(Short task 1) Translate this sentence from the extract on the Congo donor conference into French: "But on 23 March the Kinshasa government suddenly announced it wouldn't attend."
(Short task 2) Transcribe the passage of the Congo donor conference extract from "Next week the" up to and including "now say, capitulation.".

(Extract provided)
--- start ---

Disaster labels, hate speech, and hypocrisy on equality: The Cheat Sheet

Every week, IRIN’s team of specialist editors curates a reading list of humanitarian trends and developments from around the globe.

UN blinks first in Congo conference showdown

 

Next week the UN is scheduled to assemble donors in Geneva to seek $1.7 billion to fund humanitarian operations in the Democratic Republic of Congo. But on 23 March the Kinshasa government suddenly announced it wouldn't attend. Cue dismay, confusion, and, some now say, capitulation.

 

Wooing new investors and shoring up its political reputation, the government of President Joseph Kabila objected to being lumped in by the UN with the likes of Yemen and Syria as a state with skyrocketing emergency needs. Following this threat to skip its own pledging event, which doesn't help prospects for donor largesse, the UN will now upgrade Congo’s humanitarian status.

 

Later this month, Congo will no longer be classified as a "level three" situation: a demarcation of the worst crises in the world. A senior NGO official close to the process said the decision was rushed through in 12 hours and was "very rash", as it sets a bad precedent. "If we can't stand up to the government of DRC... good luck with [Syrian President Bashar al-] Assad", the official said, adding that the UN had skipped consultations with other aid groups that collectively agreed the designation last October.

 

However, Mark Lowcock, the UN aid chief who heads the Inter-Agency Standing Committee that decides on "L3s", stated in a 4 April announcement that benchmarks had largely been met, and the six-month designation would not need to be renewed. An L3 designation can be agreed by the IASC to signal the urgency and priority of the most serious situations, and thereby unlock extra resources to mobilise a bigger and better response. Several  NGO staffers said Congo wouldn't be the first country to shake off the L3 designation and that Nigeria was among several countries that had successfully lobbied behind the scenes to avoid the label altogether.

 

Congo is on a tense path to delayed elections while trying to ram through changes to taxes that have irked mining firms. It also has multiple conflicts, widespread hunger, and huge numbers of displaced people (numbers now disputed by Kinshasa). Whether lifting the "L3" status operationally makes much difference now, the NGO staffers weren't sure. But they all agreed that the timing looked unhelpfully like a UN climbdown. "With the government contesting the numbers and saying the L3 was not justified... it just looks very publicly like they are giving in to the pressure," said one aid worker in Goma.

--- end ---

(Dataset extract)

--- start ---

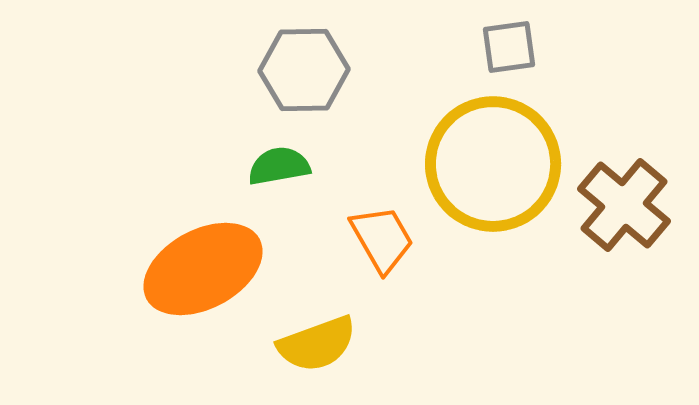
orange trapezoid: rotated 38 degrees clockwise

--- end ---

(Full answer 1) Mais le 23 mars, le gouvernement de Kinshasa a soudainement annoncé qu'il n'y participerait pas.

(Full answer 2)
Next week the UN is scheduled to assemble donors in Geneva to seek $1.7 billion to fund humanitarian operations in the Democratic Republic of Congo. But on 23 March the Kinshasa government suddenly announced it wouldn't attend. Cue dismay, confusion, and, some now say, capitulation.